Aside -- Man, I love the Economist.
Alternately, I also imagine that SA, with a reasonable developing-world economy compared to other African countries, probably has more "power of the purse" in African Union budgeting and peacekeeping decisions than most members of that body.
keith, thanks. Agree that SA is relatively powerful in the AU and that being on the Security Council (which I forgot) helps, it just struck me as a much stronger statement than that.
Do I really have to explain?
The only hope is that the countries of black Africa will finally rebel against the minority of Muslim and Arab states in the north of the continent (there are 53 member-states in the A.U.) and rescue Africa from warring Islam.

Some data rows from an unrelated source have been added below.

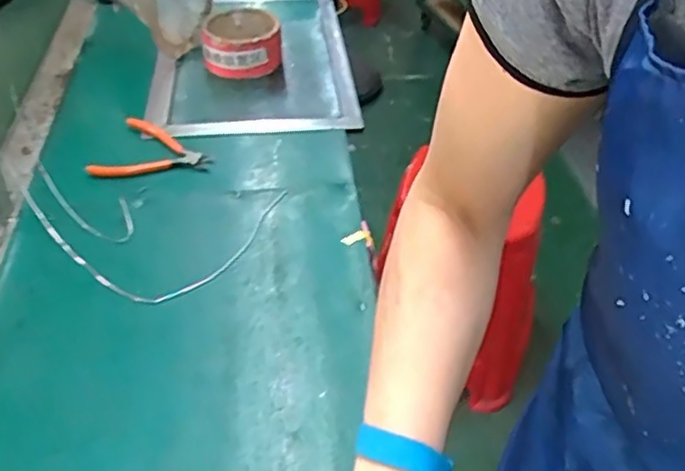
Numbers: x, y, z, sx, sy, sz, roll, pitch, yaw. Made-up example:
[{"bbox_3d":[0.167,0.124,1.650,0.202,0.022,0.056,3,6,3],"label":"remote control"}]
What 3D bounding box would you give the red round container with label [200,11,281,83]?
[{"bbox_3d":[-0.153,-0.297,1.025,0.113,0.061,0.124,-2,43,-5],"label":"red round container with label"}]

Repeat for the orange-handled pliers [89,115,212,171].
[{"bbox_3d":[-0.243,-0.117,0.845,0.144,0.027,0.086,-5,43,-9],"label":"orange-handled pliers"}]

Given the infinite number of warring factions in Africa, I somehow doubt peace will break out if the conflict is reduced to infinity minus the Muslims.
Larry A:
but just think of the "Clooney Plan" and how that would work in conjunction with the Infinity Minus the Muslims: the cloud of smug would obscure the battlefield, thereby rendering the weapons useless.
Then we could send the useless weapons to Tanzania where they'll get burned, contributing to global warming, and thereby upsetting the other liberals causing them to visit, increasing the smug cloud...
(as you can see, "Muslims" as well as communism are mere "red herrings", to quote Wadsworth the Butler)
etc. etc. etc.
Bartman: you don't think Africa is worthwhile?